Marketing and data protection professional John Mitchison says the challenges continue to be felt five years on, especially for smaller businesses.

“Smaller organisations still face difficulties in complying with the complex requirements due to limited resources and expertise. Additionally, the lack of certainty about the correct approach to compliance is a challenge, as interpretation and guidance can vary.”

John also believes organisations which flagrantly disregard the rules continue to undermine GDPR.

“We have the problem of larger organisations and those involved in online advertising ignoring the rules. Despite the potential for substantial fines, many organisations continue to prioritise their business interests over data protection. This non-compliance not only undermines the principles of GDPR but also raises issues of accountability and fairness in the digital ecosystem.”

Data protection – the future

Five years on, what does the future hold?

Elizabeth Smith, Senior Data Protection and Customer Solutions Expert, DPOrganizer believes global engagement is key.

“In 2022, Gartner predicated that by year end 2024, 75% of the world population would have modern privacy regulations. With different regulations applying globally and the cyber world becoming borderless, is it important that there is global engagement and harmonisation.”

With the increased technical advancements and greater use of AI, it is imperative that privacy is kept at the fore of developments. The challenge is for society, industry, innovators and regulators to collaborate to ensure data protection is not jeopardised.

In the UK, we have the prospect of changes to data protection law, but as Dominic Batchelor, Head of IP & Privacy at Royal Mail Group points out, these changes are not as ambitious as they might have been.

“The Government’s relatively restrained approach to revising UK GDPR suggests we will continue to have broadly the same data protection regime for the foreseeable future. Most of all, this emphasises the priority given to keeping cross-border data flows simple, although the opposition to the EU’s Trans-Atlantic Data Privacy Framework indicates this will not always be straightforward and further legal challenges seem likely. In short, the next five years could well look much like the past five.”

Claire Robson, Data Protection Officer at the Great Ormond Street Hospital Children’s Charity, feels the prospect of changes to UK legislation adds complexity.

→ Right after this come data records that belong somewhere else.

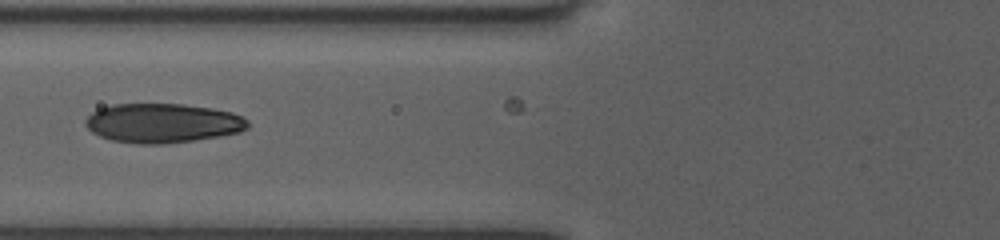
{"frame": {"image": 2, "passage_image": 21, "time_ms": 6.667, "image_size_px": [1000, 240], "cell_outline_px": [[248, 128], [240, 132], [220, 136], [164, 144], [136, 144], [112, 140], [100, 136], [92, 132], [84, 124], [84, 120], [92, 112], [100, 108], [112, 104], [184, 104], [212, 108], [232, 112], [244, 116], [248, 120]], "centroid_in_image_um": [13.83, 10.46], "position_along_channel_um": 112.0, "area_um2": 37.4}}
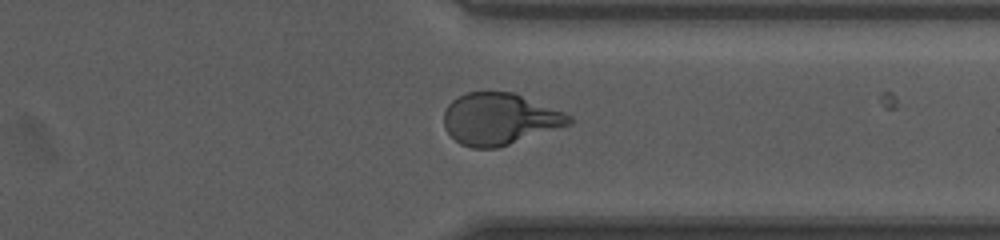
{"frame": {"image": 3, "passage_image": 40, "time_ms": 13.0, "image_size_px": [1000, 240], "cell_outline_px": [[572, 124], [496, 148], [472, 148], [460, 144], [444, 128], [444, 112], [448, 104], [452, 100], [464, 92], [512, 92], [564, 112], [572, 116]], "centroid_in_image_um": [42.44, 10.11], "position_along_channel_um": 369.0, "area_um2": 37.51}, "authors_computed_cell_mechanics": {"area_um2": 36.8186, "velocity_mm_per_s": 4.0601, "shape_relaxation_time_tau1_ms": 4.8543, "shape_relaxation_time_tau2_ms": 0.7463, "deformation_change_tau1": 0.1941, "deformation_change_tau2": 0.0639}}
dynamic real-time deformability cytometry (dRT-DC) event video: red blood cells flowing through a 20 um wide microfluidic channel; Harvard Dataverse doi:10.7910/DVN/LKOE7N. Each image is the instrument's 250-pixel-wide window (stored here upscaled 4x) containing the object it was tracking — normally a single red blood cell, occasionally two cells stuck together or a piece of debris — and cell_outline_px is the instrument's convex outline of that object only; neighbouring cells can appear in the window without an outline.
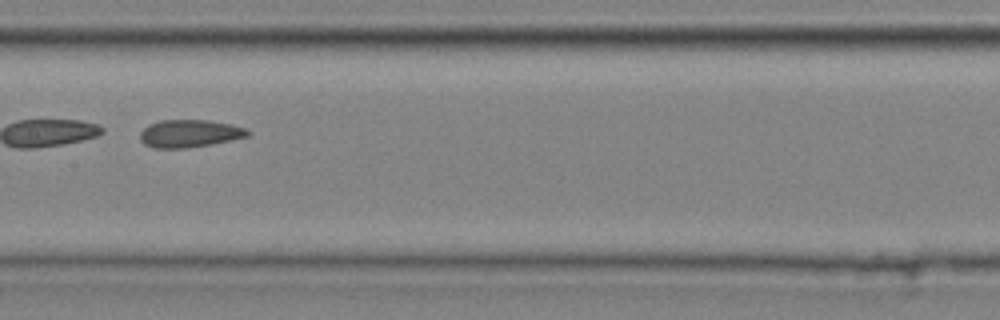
{"species": "common noctule bat (a hibernating species)", "species_latin": "Nyctalus noctula", "temperature_condition": "cold", "stored_images_in_passage": 42, "camera_frame_rate_fps": 3000, "um_per_image_px": 0.085, "animal": {"sex": "male", "body_mass_g": 20.4}, "frame": {"image": 1, "passage_image": 24, "time_ms": 7.667, "image_size_px": [1000, 320], "cell_outline_px": [[252, 132], [248, 136], [212, 144], [184, 148], [152, 148], [144, 144], [140, 140], [140, 132], [148, 124], [160, 120], [208, 120], [232, 124], [248, 128]], "centroid_in_image_um": [16.12, 11.34], "position_along_channel_um": 191.3, "area_um2": 17.51}, "authors_computed_cell_mechanics": {"area_um2": 18.9584, "velocity_mm_per_s": 4.0548, "shape_relaxation_time_tau1_ms": null, "shape_relaxation_time_tau2_ms": 1.6512, "deformation_change_tau1": null, "deformation_change_tau2": 0.0785}}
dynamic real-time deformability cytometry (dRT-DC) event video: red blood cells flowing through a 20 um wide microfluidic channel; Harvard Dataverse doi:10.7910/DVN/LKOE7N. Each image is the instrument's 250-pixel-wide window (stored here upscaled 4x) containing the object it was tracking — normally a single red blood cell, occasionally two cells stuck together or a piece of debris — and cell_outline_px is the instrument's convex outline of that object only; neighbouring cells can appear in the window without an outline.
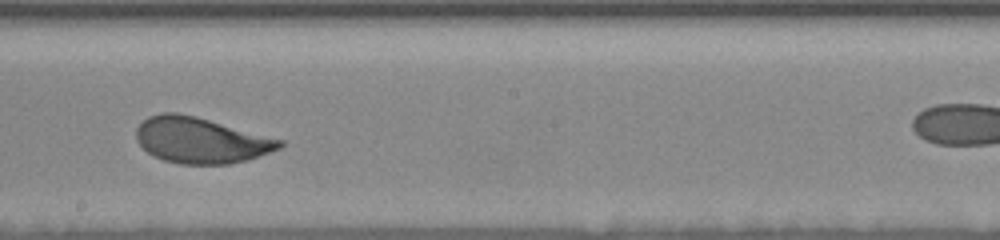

“Five years on from GDPR, and as we seek to move towards a new legislative framework, we are faced with having to keep on top of UK laws, as well as those applying across other territories. Although the divergence may be considered small, some differences are likely to have significant impact and will bring added complexity.

For the in-house privacy professional, striking the balance between compliance, security, and user experience, ensuring internal processes are unobtrusive but retain the robustness underpinned by GDPR, will become ever more challenging.”

Stephen Baigrie points to the growing issues generative AI is throwing up.

“I think given the recent pace of development seen on AI, use of generative AI will continue to be a data protection challenge for organisations and individuals in the future and, with the EU AI Act and UK Government AI white paper, an area of potential further divergence by the UK.”

And so, at five years old, our understanding of GDPR evolves as governments (and law courts) continue to work through interpretations of the regulation. This seems inevitable, given the complexities of global business, international tensions and ever-evolving technology.

What is important, though, is for businesses to understand the underlying spirit behind the GDPR. Regulators and courts will always understand the difference between a mistake made in good faith and one that wasn’t. Understanding and alignment with the core principles is key.